At a press conference in San Francisco on Tuesday, Microsoft chairman and chief software architect Bill Gates unveiled a product, Office Communicator 2005, and updates to two others that promise to make it easier for workers to manage their phone calls, E-mail, and instant messages from the same place. Office Communicator, which is due in June, will let workers set up phone calls from Outlook; use one set of contacts for E-mail, instant messaging, and Internet calls; and let other users see whether they're at their desks, on the move, or offline, and route incoming calls accordingly.
Microsoft is trying to leverage the market share of its Office productivity suite and Windows operating system to head off inroads into the growing voice-over-IP market by companies such as Avaya Communications, Nortel Networks, Time Warner's America Online unit, and Vonage Holdings.

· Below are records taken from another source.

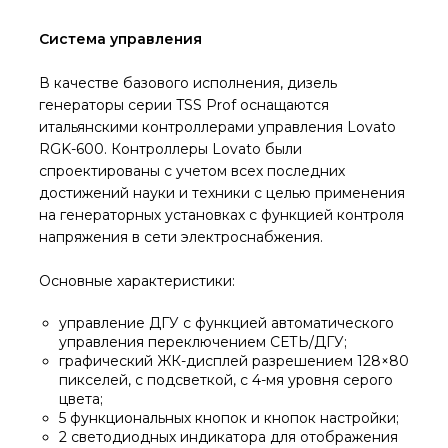
Система управления
В качестве базового исполнения, дизель
генераторы серии TSS Prof оснащаются
итальянскими контроллерами управления Lovato
RGK-600. Контроллеры Lovato были
спроектированы с учетом всех последних
достижений науки и техники с целью применения
на генераторных установках с функцией контроля
напряжения в сети электроснабжения.
Основные характеристики:
управление ДГУ с функцией автоматического
управления переключением СЕТЬ/ДГУ;
графический ЖК-дисплей разрешением 128×80
пикселей, с подсветкой, с 4-мя уровня серого
цвета;
5 функциональных кнопок и кнопок настройки;
2 светодиодных индикатора для отображения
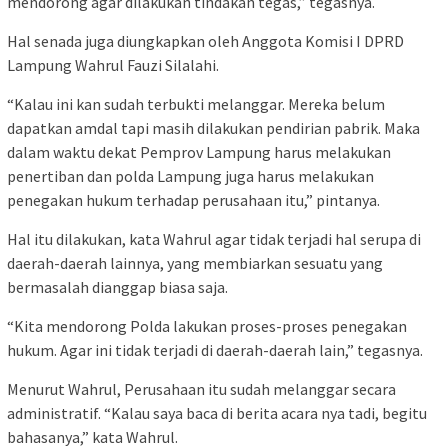
mendorong agar dilakukan tindakan tegas,” tegasnya.
Hal senada juga diungkapkan oleh Anggota Komisi I DPRD
Lampung Wahrul Fauzi Silalahi.
“Kalau ini kan sudah terbukti melanggar. Mereka belum
dapatkan amdal tapi masih dilakukan pendirian pabrik. Maka
dalam waktu dekat Pemprov Lampung harus melakukan
penertiban dan polda Lampung juga harus melakukan
penegakan hukum terhadap perusahaan itu,” pintanya.
Hal itu dilakukan, kata Wahrul agar tidak terjadi hal serupa di
daerah-daerah lainnya, yang membiarkan sesuatu yang
bermasalah dianggap biasa saja.
“Kita mendorong Polda lakukan proses-proses penegakan
hukum. Agar ini tidak terjadi di daerah-daerah lain,” tegasnya.
Menurut Wahrul, Perusahaan itu sudah melanggar secara
administratif. “Kalau saya baca di berita acara nya tadi, begitu
bahasanya,” kata Wahrul.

Office, which Gates called the "most-used software application of all time," is evolving "way beyond what people thought of as a single person with a spreadsheet or a word processor." He added, "Voice over IP is exploding."
Businesspeople's collaboration should go "well beyond E-mail," to include audio, video, and screen-sharing capabilities, Gates said. PC users should also have one set of electronic contacts that shows up in all the software they use. "You'll never want to think of a sales report being on a piece of paper again," he said.
To use Office Communicator, companies will also need to buy Microsoft's Live Communications Server 2005, which came out last fall. At the end of this month, Microsoft plans to release an update that will let customers license the ability to use Office Communicator or Windows Messenger with the server to instant message with users of the AOL, MSN, and Yahoo consumer networks. The server also includes new capabilities to block IM spam. Office Communicator will be sold as client-access licenses purchased with Live Communications Server, Microsoft corporate VP Anoop Gupta said in an interview.
The company also plans to release a version of its Live Meeting software for Web conferencing. Live Meeting 2005 includes the ability to schedule meetings from an Outlook calendar, as well as new video codecs for higher quality and less network bandwidth consumption. It will be available this week as a Windows client or a version that runs in a Web browser.